Vaincre ou mourir : devise du cinéma résistant français

2023-03-19
Temps de lecture 8 min
Le cinéma français, comme beaucoup d’autres, a connu son heure de gloire dans les années 1960-70. Depuis, si des grands réalisateurs ont produit quelques œuvres remarquées, le cinéma français dans son ensemble n’est clairement plus aussi riche et lumineux que dans le passé. Les stars se sont ternies et même les gros budgets ne garantissent plus aucune qualité, ni sur le fond, ni sur la forme.

Une des raisons de ce marasme artistique dans le cinéma français est la domination totale de l’idéologie progressiste, woke, politiquement correcte, qui transforme systématiquement chaque film, au moins en partie, en œuvre de propagande en faveur des canons occidentaux du moment, le tout au détriment de la licence artistique, de la promotion de belles valeurs et du rêve. Plus rien de ce qui donnait son charme si français ne transpire dans les films contemporains. Fini la drague cabotine d’un Belmondo, le charme viril d’un Delon ou la suavité irrésistible d’une Bardot. Oubliés, les rois de France, les Napoléon, les chevaliers et les dames, les héros de la furia francese. Au contraire, la petitesse est mise en avant, les franchouillards sont dénigrés, tout est sujet à raillerie, l’art et la beauté de la complexe et riche histoire de France ne servent que ponctuellement de supports à des récits anachroniques visant à diffuser un poison anti-français et anti-européen.

Et puis, alors que les comédies en faveur du multiculturalisme se suivent et s’enchaînent grâce aux millions d’euros d’argent public injectés pour soutenir cette entreprise de révolution culturelle, un film à petit budget défraie la chronique en France depuis ce mois de janvier 2023. Vaincre ou mourir, réalisé avec à peine 5 millions d’euros, a surpris tout le gotha parisien car il raconte l’histoire de François Athanase Charette de La Contrie, dit Charrette. Et avant de rentrer dans le vif du sujet, précisons une chose. Non, ce n’est pas un grand film.
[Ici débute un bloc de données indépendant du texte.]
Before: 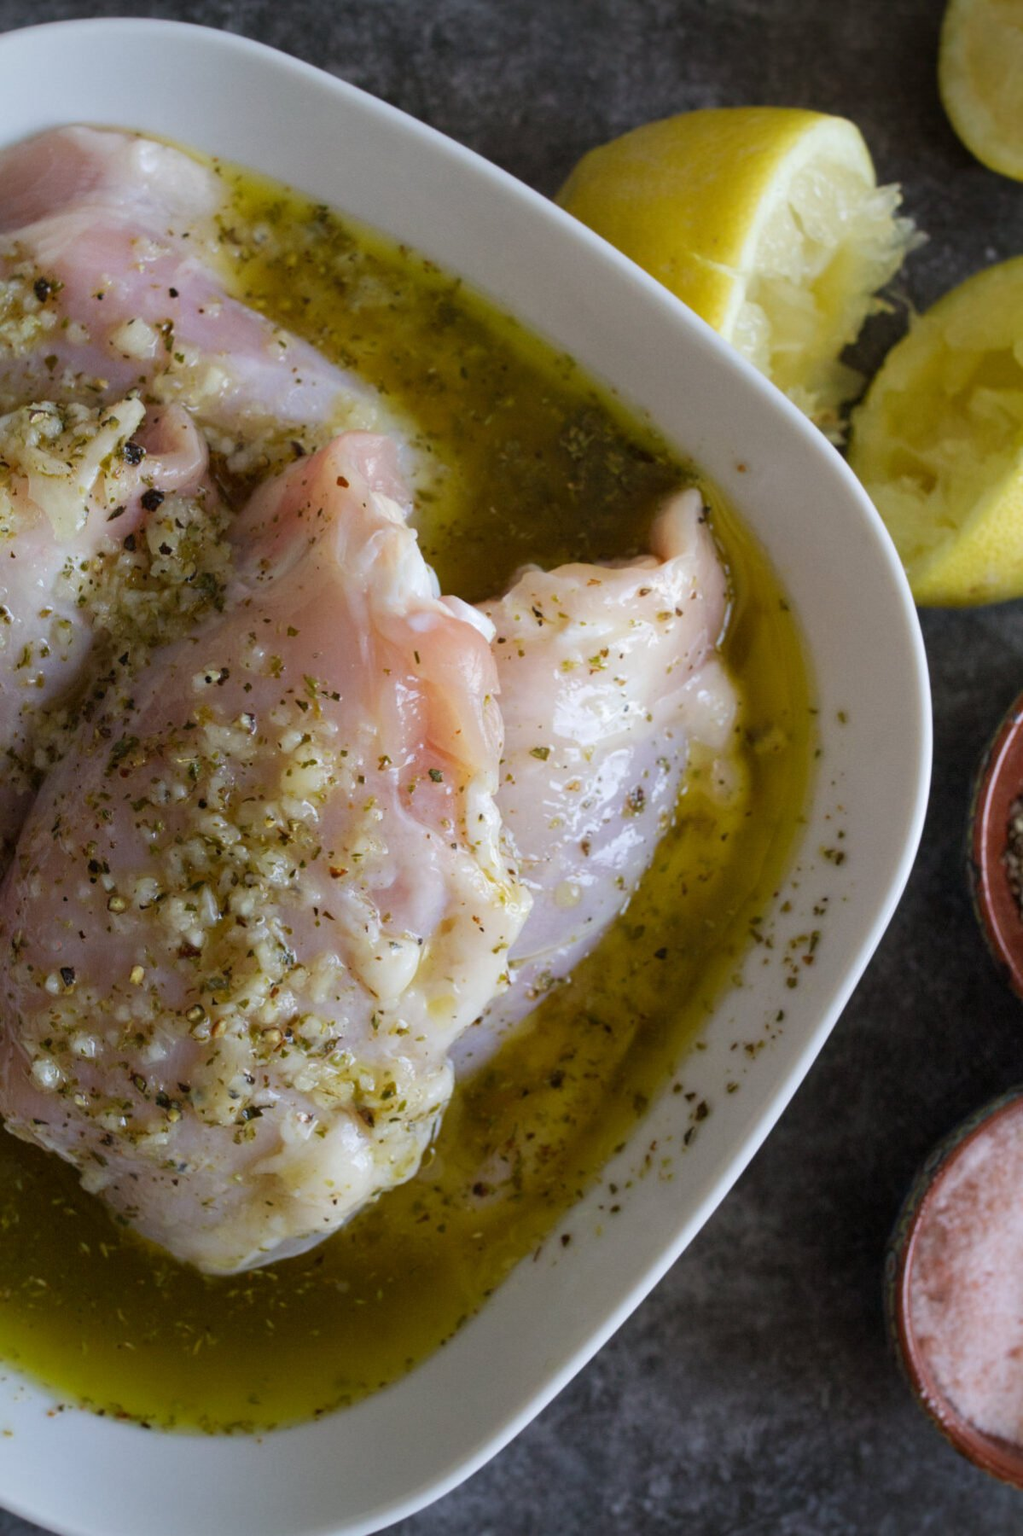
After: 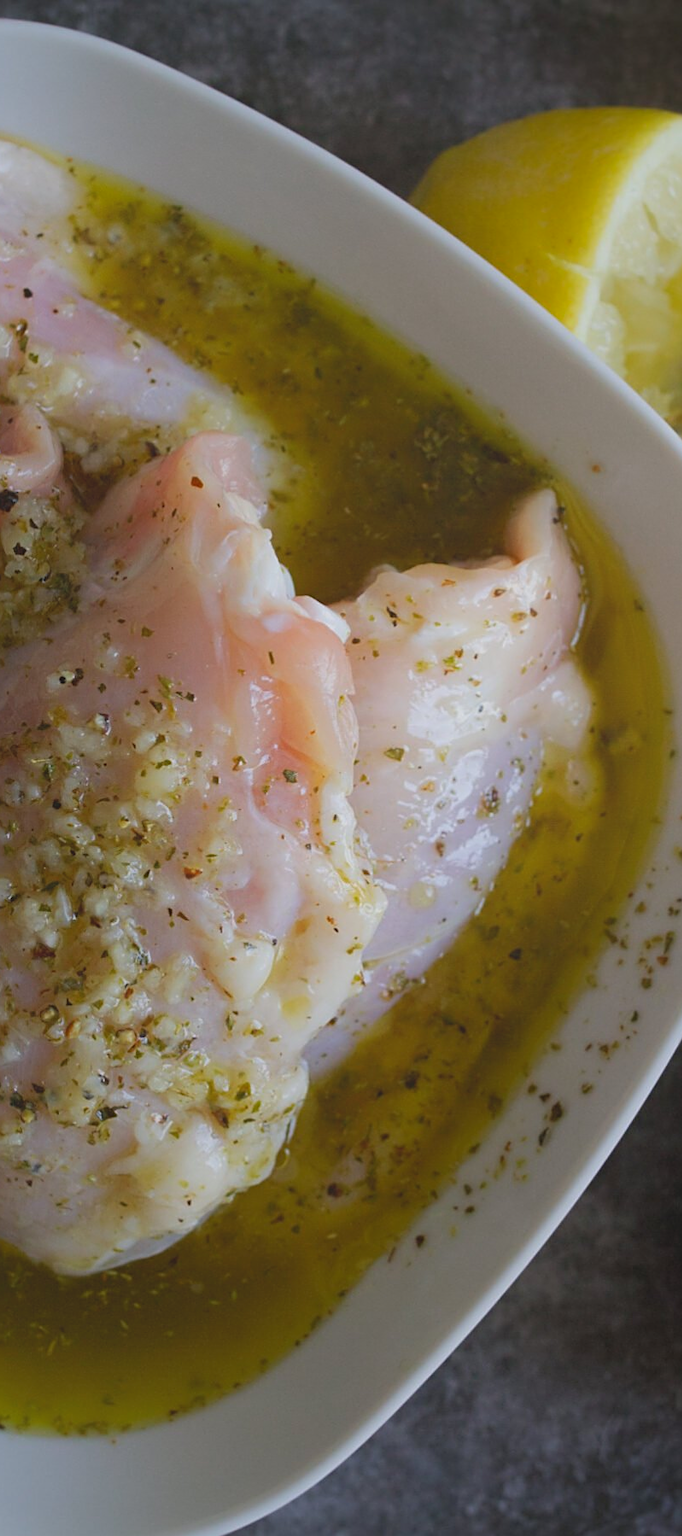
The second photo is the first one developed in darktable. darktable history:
local contrast: detail 69%
crop and rotate: left 14.289%, right 19.029%
sharpen: on, module defaults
Bien que réalisé pour le grand écran, on a l’impression de regarder un téléfilm. Il est parfois difficile de comprendre ce que disent les personnages et on ne saisit pas bien par moments le parti pris du réalisateur de faire certains mouvements de caméra. À part cela, ma principale critique porte sur les uniformes et le mouvement des troupes. Mais mon œil aiguisé de passionné d’histoire militaire napoléonienne donne peut-être plus d’importance à cet élément qu’il n’en a vraiment.
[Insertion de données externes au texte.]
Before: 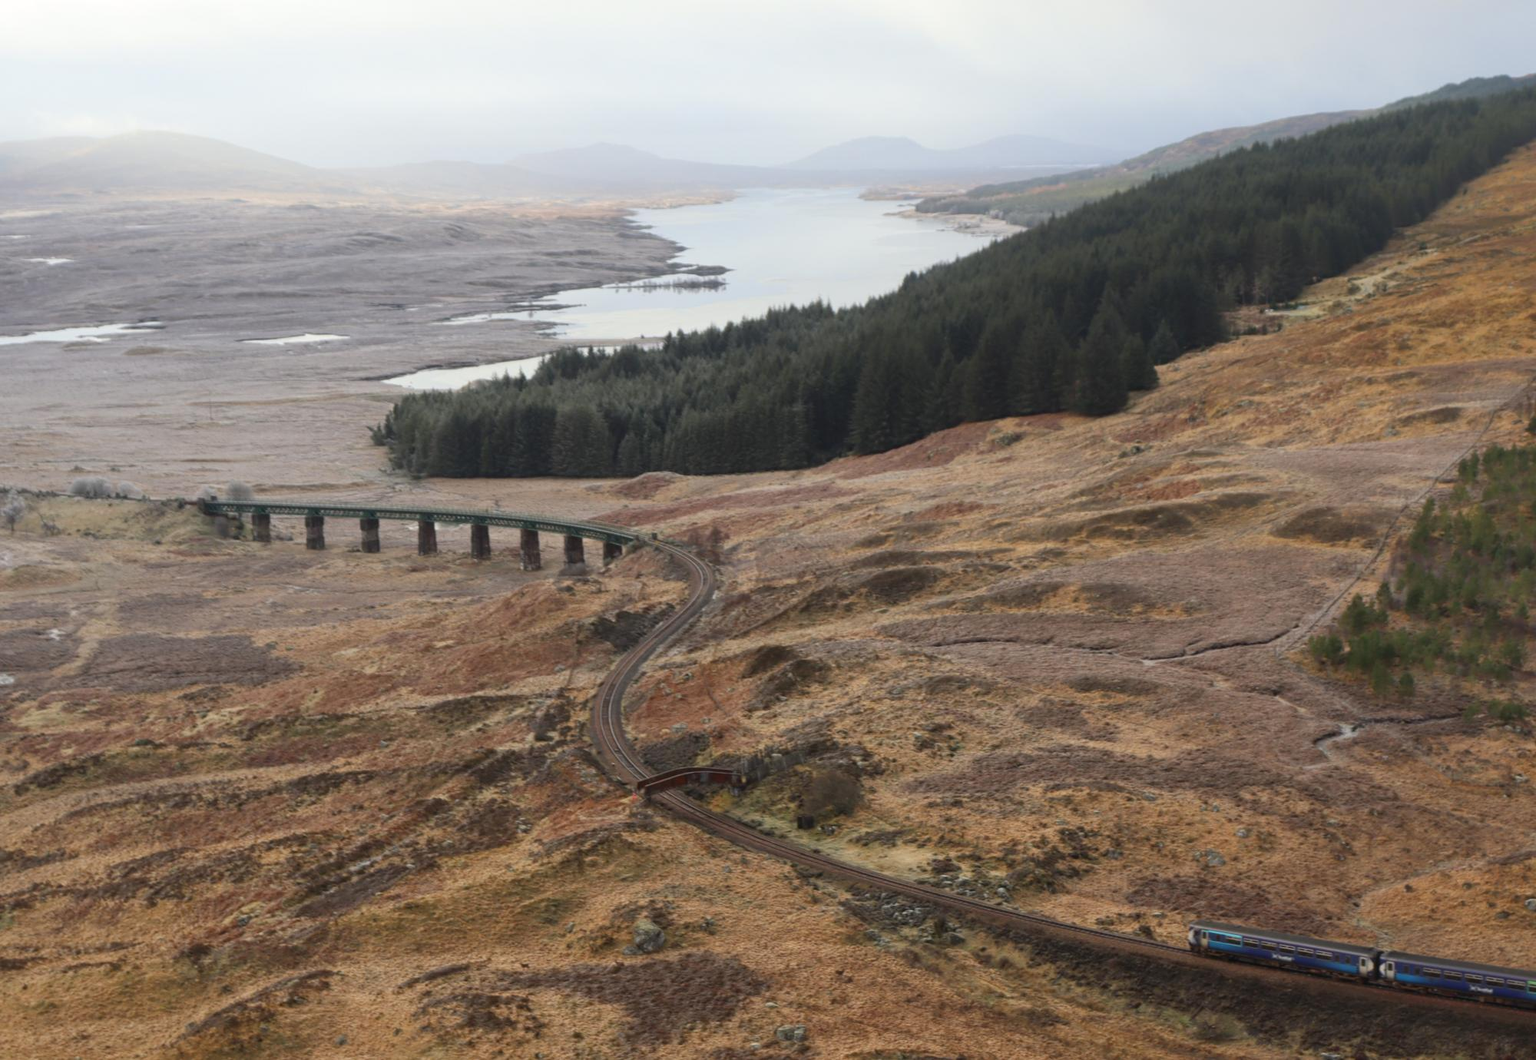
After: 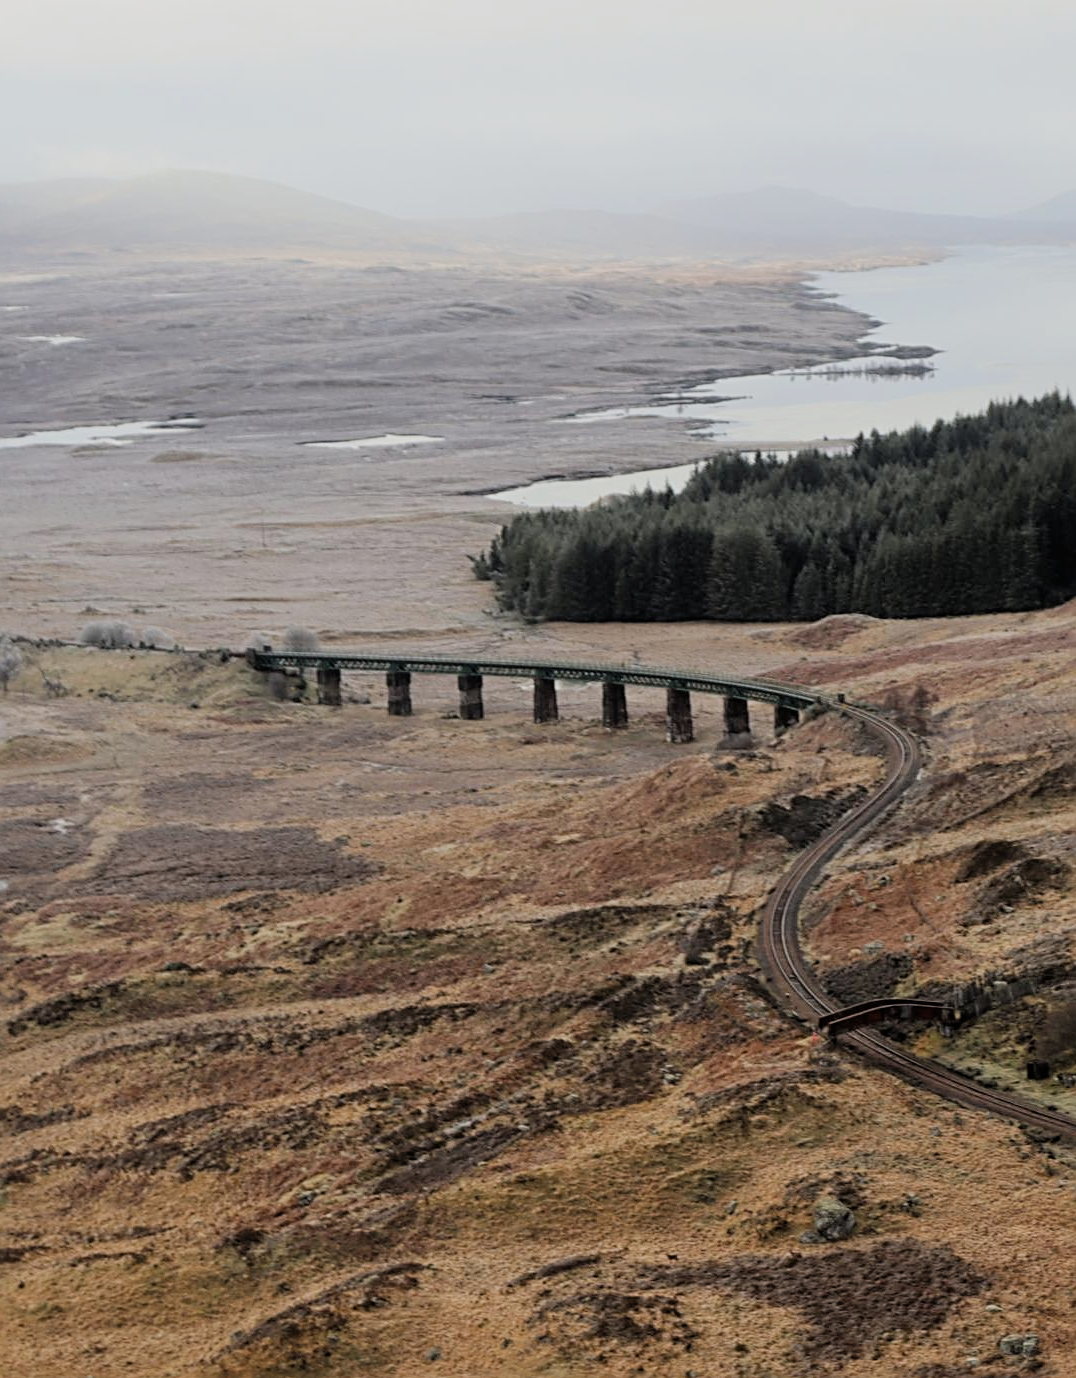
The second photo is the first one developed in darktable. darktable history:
sharpen: radius 2.767
crop: left 0.587%, right 45.588%, bottom 0.086%
filmic rgb: black relative exposure -5 EV, hardness 2.88, contrast 1.1, highlights saturation mix -20%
Serait-ce donc pour ces raisons que l’ensemble de la presse française, à l’exception de quelques médias indépendants de droite, lui est tombé dessus à bras raccourcis ? Tous les films médiocres ou mauvais ne déclenchent pas une telle ire de la presse de grand chemin. Mais alors, quel est le problème pour la presse républicaine ? C’est très simple : Charrette est un héros royaliste et contre-révolutionnaire qui mena au combat de 1793 à 1796 les paysans de Vendée, au nom de la France catholique et royale. Horreur ! Comment peut-on encenser un monarchiste antirépublicain !?

Qui plus est, le film va plus loin : il dénonce les crimes de la jeune République française, que ce soit les colonnes infernales qui firent 40.000 morts civiles, mais aussi les noyades de Nantes de Jean-Baptiste Carrier, qui firent entre 1800 et 5000 morts - prêtres réfractaires, prisonniers de guerre, ou simples civils, hommes et femmes, et même enfants, simplement suspects aux yeux de la République.

Sans concession, sans angélisme ou romantisme moralisateur, le film suit l’épopée tragique de Charrette et de son armée de paysans qui, bien plus que du retour du Roi, étaient désireux de liberté, de justice et du droit de pratiquer la religion catholique alors que la Terreur voulait changer les us et coutumes des Français par la force et le terrorisme d’État. Charrette lui-même, joué par un taciturne Hugo Becker, annonce dès les premières minutes n’être « pas un saint ». Il n’est pas lavé des ses crimes, historiquement prouvés, qui sont par ailleurs représentés dans le film. C’est un homme que seuls les événements amènent à rejoindre l’insurrection, et non le loyalisme à la couronne. Il est volage et infidèle. Bref, Charrette est montré tel qu’il est, c’est un homme finalement ordinaire, mais rattrapé par l’histoire, et qui finit par se couvrir de gloire éternelle par son sacrifice pour quelque chose « qui le dépasse », comme le dit son personnage dans le film.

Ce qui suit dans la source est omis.